Crizer David M, Ramaiahgari Sreenivasa C, Ferguson Stephen S, Rice Julie R, Dunlap Paul E, Sipes Nisha S, Auerbach Scott S, Merrick Bruce Alex, DeVito Michael J
Division of the National Toxicology Program, National Institute of Environmental Health Sciences, National Institutes of Health, Research Triangle Park, North Carolina 27709, USA.
Toxicol Sci. 2021 May 27;181(2):175-186. doi: 10.1093/toxsci/kfab036.
Interpretation of untargeted metabolomics data from both in vivo and physiologically relevant in vitro model systems continues to be a significant challenge for toxicology research.
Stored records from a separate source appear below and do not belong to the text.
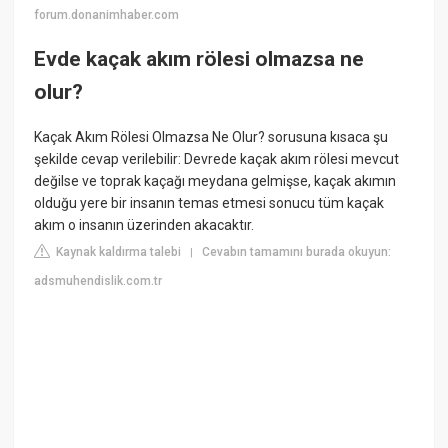
forum.donanimhaber.com
Evde kaçak akım rölesi olmazsa ne
olur?
Kaçak Akım Rölesi Olmazsa Ne Olur? sorusuna kısaca şu
şekilde cevap verilebilir: Devrede kaçak akım rölesi mevcut
değilse ve toprak kaçağı meydana gelmişse, kaçak akımın
olduğu yere bir insanın temas etmesi sonucu tüm kaçak
akım o insanın üzerinden akacaktır.
Kaynak kaldırma talebi
Cevabın tamamını burada okuyun:
|
adsmuhendislik.com.tr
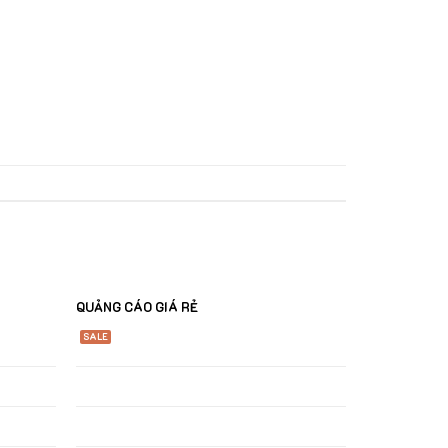
QUẢNG CÁO GIÁ RẺ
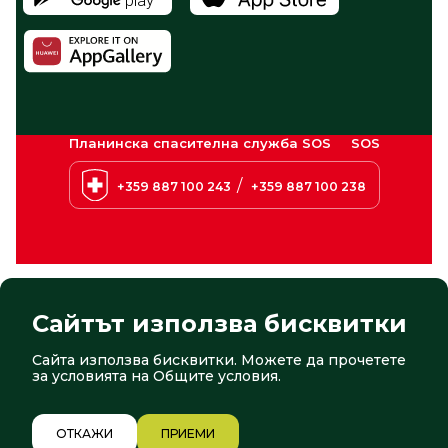
Планинска спасителна служба SOS
SOS
/
+359 887 100 243
+359 887 100 238
Сайтът използва бисквитки
Сайта използва бисквитки. Можете да прочетете
© 2026 Боровец. Всички права запазени
Сайт от:
СтудиоХ
за условията на
Общите условия
.
2/12
ОТКАЖИ
ПРИЕМИ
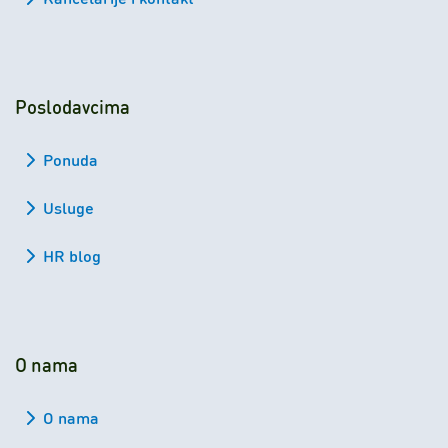
Poslodavcima
Ponuda
Usluge
HR blog
O nama
O nama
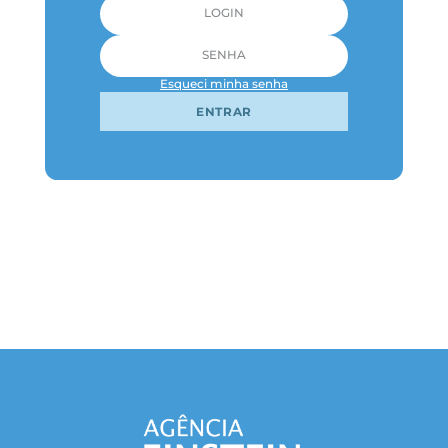
Esqueci minha senha
ENTRAR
Potency-based modeling of toxicological responses has served as a pillar of interpretive context and translation of testing data. In this study, we leverage the resolving power of concentration-response modeling through benchmark concentration (BMC) analysis to interpret untargeted metabolomics data from differentiated cultures of HepaRG cells exposed to a panel of reference compounds and integrate data in a potency-aligned framework with matched transcriptomic data. For this work, we characterized biological responses to classical human liver injury compounds and comparator compounds, known to not cause liver injury in humans, at 10 exposure concentrations in spent culture media by untargeted liquid chromatography-mass spectrometry analysis. The analyte features observed (with limited metabolites identified) were analyzed using BMC modeling to derive compound-induced points of departure. The results revealed liver injury compounds produced concentration-related increases in metabolomic response compared to those rarely associated with liver injury (ie, sucrose, potassium chloride). Moreover, the distributions of altered metabolomic features were largely comparable with those observed using high throughput transcriptomics, which were further extended to investigate the potential for in vitro observed biological responses to be observed in humans with exposures at therapeutic doses. These results demonstrate the utility of BMC modeling of untargeted metabolomics data as a sensitive and quantitative indicator of human liver injury potential.
对来自体内和生理相关体外模型系统的非靶向代谢组学数据进行解读,仍然是毒理学研究面临的一项重大挑战。基于效力的毒理学反应建模一直是解读背景和测试数据转化的支柱。在本研究中,我们通过基准浓度(BMC)分析利用浓度-反应建模的分辨能力,来解读暴露于一组参考化合物的HepaRG细胞分化培养物的非靶向代谢组学数据,并将数据整合到与匹配的转录组学数据对齐的效力框架中。对于这项工作,我们通过非靶向液相色谱-质谱分析,在10个暴露浓度下,对已知在人类中不会引起肝损伤的经典人类肝损伤化合物和对照化合物在废培养基中的生物学反应进行了表征。使用BMC建模对观察到的分析物特征(已鉴定的代谢物有限)进行分析,以得出化合物诱导的起始点。结果显示,与那些很少与肝损伤相关的化合物(即蔗糖、氯化钾)相比,肝损伤化合物在代谢组学反应中产生了与浓度相关的增加。此外,代谢组学特征改变的分布与使用高通量转录组学观察到的分布在很大程度上具有可比性,进一步扩展以研究在治疗剂量暴露的人类中观察到体外观察到的生物学反应的可能性。这些结果证明了对非靶向代谢组学数据进行BMC建模作为人类肝损伤潜力的敏感和定量指标的实用性。